Ah, thanks for the correction.
Still relatively low compared to GPUs.
It's interesting that they are not separating training and inference.
This is specifically designed for inference for recommendations models. It’s not for LLM training or inference.
My mind still boggles that a BBS+ads company would think it needs to design its own chips.
Or that an online bookseller would try to rent out compute.
"Depending on how you want to think about it, it was funny or inevitable or symbolic that the robotic takeover did not start at MIT, NASA, Microsoft or Ford. It started at a Burger-G restaurant ..."
https://www.ycombinator.com/companies/ofone/jobs/u2E2fCX-fou...
I saw this YC startup ad right after I finished reading this.
dangit, I've got things I should be doing. Posting interesting stories during business hours continues grumbling incoherently
Well, the first commercial computer was created by a company whose primary business was running cafes... https://en.wikipedia.org/wiki/LEO_(computer)

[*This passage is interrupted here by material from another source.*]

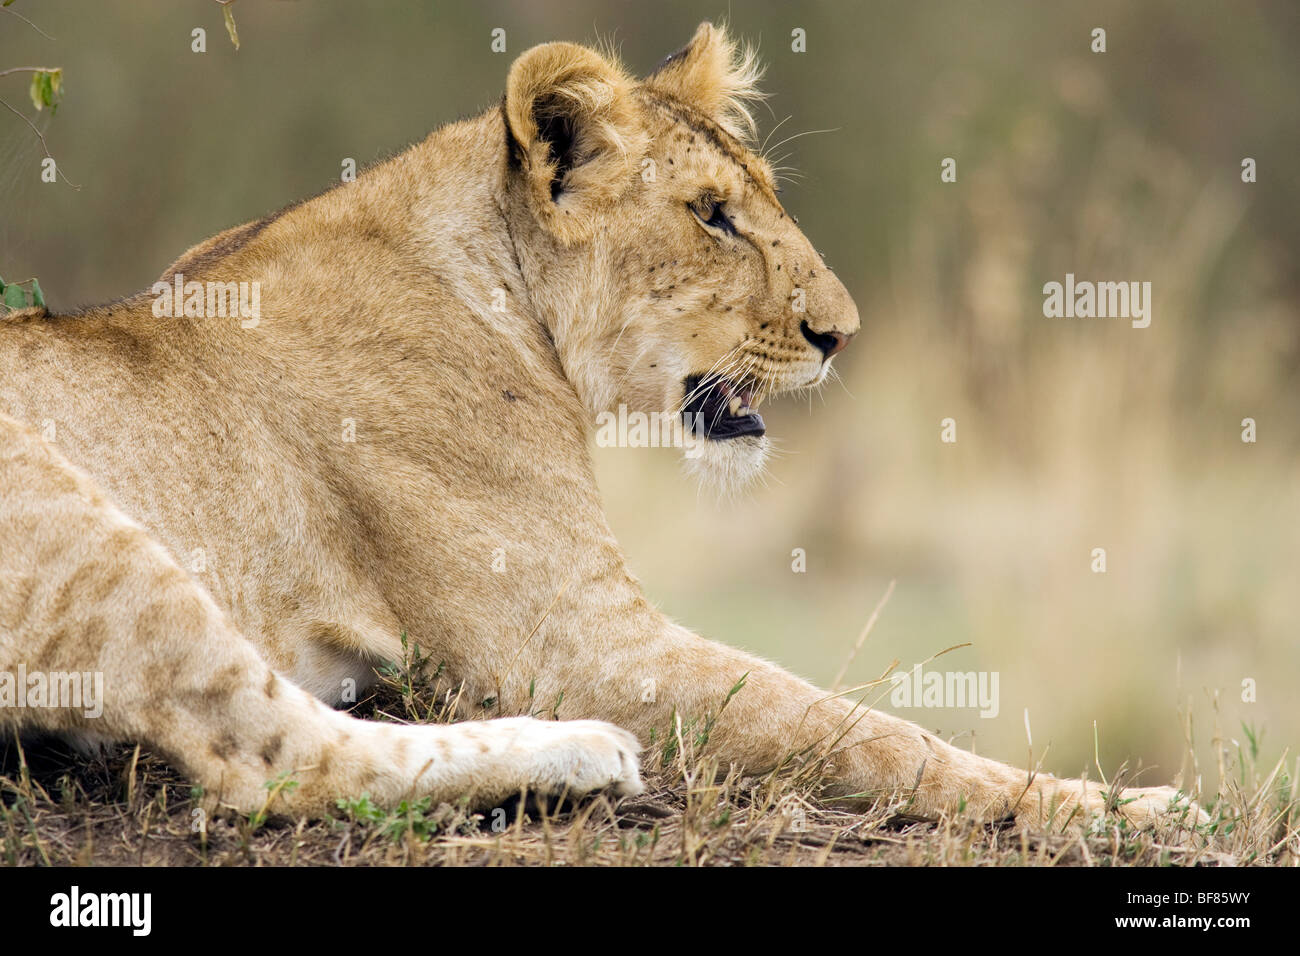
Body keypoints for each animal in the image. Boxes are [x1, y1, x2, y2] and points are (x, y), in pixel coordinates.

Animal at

You're thinking like a startup founder where you should only focus on innovating your main product. FB is a mature company where some vertical integration can make sense.
They literally print money; smart move for them to make this investment imo.
Pretty fascinating they mention applications for ad serving but not Metaverse.
I feel like Zuck figured out he’s just running an ads network, the world is a long way anway from some VR fever dream, and to focus on milking each DAU for as many clicks as possible.
It’s not a gpu, and these chips aren’t able to generate images fast enough at inference time to be usable in VR context.
Hes always known what pays the bills
I dunno, he burned a lot of cash on metaverse and wasn’t focused on FB. All the top talent was moved over to Metaverse and FB was treated as career killer. My impression is ads work is once again a good career play. People chase promo.